Balance in this game is challenging to measure. If there were a public DPS meter, you and your party members could gather real-time metrics to help you (and the devs) hone competent builds (and develop what's vital to performance). If there were better/more reliable IT infrastructure, then quicker hands and incremental build choices might provide repeatable and dependable outcomes. I don't see these being addressed in the short term, so we're all (and the devs) left with balancing the game given the tools available now.
First, as the OP pointed out, I see so many different builds leveling without problem or complaint that I don't think this is anything but an endgame discussion.

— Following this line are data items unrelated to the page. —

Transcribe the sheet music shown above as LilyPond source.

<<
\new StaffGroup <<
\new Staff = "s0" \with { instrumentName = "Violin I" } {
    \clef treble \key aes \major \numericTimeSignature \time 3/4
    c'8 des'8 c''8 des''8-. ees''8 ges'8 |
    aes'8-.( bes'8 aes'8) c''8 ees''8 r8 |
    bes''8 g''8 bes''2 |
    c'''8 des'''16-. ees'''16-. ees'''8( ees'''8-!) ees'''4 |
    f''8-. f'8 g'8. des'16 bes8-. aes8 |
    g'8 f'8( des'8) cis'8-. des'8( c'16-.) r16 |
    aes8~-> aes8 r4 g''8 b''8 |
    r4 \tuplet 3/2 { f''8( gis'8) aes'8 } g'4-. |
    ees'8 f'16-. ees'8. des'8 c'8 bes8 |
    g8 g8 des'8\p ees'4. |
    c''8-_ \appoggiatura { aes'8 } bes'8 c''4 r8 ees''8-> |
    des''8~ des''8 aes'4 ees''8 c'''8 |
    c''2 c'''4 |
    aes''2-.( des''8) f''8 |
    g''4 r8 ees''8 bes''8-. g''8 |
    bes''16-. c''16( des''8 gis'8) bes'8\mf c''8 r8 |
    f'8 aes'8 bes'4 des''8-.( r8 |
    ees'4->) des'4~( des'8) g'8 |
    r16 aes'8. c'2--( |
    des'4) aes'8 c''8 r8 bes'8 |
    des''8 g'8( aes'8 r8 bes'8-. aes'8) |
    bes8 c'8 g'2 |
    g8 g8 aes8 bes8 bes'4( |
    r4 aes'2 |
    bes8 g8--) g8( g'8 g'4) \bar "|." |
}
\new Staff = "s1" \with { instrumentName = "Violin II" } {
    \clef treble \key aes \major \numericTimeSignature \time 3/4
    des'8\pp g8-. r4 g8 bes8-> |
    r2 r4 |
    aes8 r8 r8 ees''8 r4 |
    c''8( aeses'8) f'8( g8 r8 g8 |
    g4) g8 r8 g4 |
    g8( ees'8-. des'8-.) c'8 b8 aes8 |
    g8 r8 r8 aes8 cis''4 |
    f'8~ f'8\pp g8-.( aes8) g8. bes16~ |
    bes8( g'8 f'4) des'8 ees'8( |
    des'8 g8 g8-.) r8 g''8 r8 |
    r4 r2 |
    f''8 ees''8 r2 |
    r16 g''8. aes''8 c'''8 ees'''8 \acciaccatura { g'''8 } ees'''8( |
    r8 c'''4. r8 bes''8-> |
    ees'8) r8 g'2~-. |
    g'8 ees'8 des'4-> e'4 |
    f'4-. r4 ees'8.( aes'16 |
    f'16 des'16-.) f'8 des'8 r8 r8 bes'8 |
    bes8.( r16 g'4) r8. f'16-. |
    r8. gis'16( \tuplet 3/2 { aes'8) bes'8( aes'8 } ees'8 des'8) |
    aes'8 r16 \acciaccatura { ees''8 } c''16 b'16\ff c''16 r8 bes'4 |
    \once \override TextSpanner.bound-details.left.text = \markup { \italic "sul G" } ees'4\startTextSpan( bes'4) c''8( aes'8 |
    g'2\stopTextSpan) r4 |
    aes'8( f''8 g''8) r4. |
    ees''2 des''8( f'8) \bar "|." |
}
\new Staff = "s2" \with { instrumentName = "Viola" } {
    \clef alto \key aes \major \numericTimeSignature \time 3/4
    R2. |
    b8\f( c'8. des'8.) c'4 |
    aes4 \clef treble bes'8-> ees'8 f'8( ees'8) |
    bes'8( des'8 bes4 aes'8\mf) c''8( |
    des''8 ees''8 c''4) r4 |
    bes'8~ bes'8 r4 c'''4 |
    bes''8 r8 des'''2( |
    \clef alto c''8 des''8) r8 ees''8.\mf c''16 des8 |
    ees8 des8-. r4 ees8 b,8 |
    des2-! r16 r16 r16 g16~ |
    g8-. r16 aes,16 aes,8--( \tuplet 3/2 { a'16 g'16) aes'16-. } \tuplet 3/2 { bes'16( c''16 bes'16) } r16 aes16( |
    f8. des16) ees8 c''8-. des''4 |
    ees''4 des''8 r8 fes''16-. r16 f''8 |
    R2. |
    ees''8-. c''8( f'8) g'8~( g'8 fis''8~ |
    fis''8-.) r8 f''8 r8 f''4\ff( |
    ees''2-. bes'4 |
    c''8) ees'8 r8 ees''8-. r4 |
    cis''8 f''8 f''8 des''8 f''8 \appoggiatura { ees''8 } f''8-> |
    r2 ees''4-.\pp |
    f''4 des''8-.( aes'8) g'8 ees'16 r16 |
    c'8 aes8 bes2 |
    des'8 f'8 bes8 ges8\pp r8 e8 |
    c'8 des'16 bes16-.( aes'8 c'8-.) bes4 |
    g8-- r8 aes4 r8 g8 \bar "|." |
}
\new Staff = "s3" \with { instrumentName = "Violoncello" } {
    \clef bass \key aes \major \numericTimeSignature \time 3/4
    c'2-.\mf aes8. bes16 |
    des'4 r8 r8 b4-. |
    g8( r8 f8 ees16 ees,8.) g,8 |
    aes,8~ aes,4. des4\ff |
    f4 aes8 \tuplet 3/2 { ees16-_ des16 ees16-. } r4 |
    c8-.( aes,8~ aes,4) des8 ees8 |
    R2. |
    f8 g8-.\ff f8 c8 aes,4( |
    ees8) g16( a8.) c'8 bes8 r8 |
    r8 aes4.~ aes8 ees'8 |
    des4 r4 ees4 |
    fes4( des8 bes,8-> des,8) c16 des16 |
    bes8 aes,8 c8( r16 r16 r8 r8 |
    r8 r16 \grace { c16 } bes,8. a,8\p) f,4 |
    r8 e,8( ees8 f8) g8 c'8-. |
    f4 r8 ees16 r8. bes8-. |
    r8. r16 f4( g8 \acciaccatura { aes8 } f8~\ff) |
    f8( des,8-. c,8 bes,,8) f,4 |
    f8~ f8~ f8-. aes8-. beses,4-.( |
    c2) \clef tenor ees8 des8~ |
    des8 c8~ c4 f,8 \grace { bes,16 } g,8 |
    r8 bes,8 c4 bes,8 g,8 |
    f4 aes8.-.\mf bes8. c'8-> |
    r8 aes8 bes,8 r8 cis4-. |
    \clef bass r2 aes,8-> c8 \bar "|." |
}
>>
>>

If you give maxed-out, endgame casters the same DPS power they had before the ham-handed nerfs, I don't think there'd be any good reason to bring most builds into your endgame reaper groups anymore. Two casters who have some healing capability and perhaps a token melee for bosses/agro could crush R10s just fine. If you were in a full group with a great DPS caster or two in their heyday, your new job as a triple completionist maxed out melee with goated boosted gear would be breaking boxes and pulling levers. That's what got us here.
Without giving dps casters so much back that there's no reason to play anything else, I think a measured approach would be to remove the R7 - R10 nerf and make sure every dps caster has a delete mob button (if built properly, of course). Requiring five casts to delete an R10 mob when an adren barb can cut it and two more of their friends in half with one swing will forever perpetuate balance issues.
No, the answer is not to nerf the living spit out of anything remotely fun. Let the barb cut the thing in half, but then, while they're swapping weapons to trans, proc prowess, and rerage, let the caster blow up everything in the next room. It's going to take subtle and nuanced changes to get the balance to feel right (feel the operative word, as there is no proper meter to prove otherwise). My earlier
proposed list of detail-oriented players with doctorate-level DDO knowledge contains the right people to help massage those relatively innocuous adjustments into meaningful and noticeable balance change.
This isn't a definitive list; more than half don't have the time for it anyway. But these are the types of players that we need to help the devs build for future growth.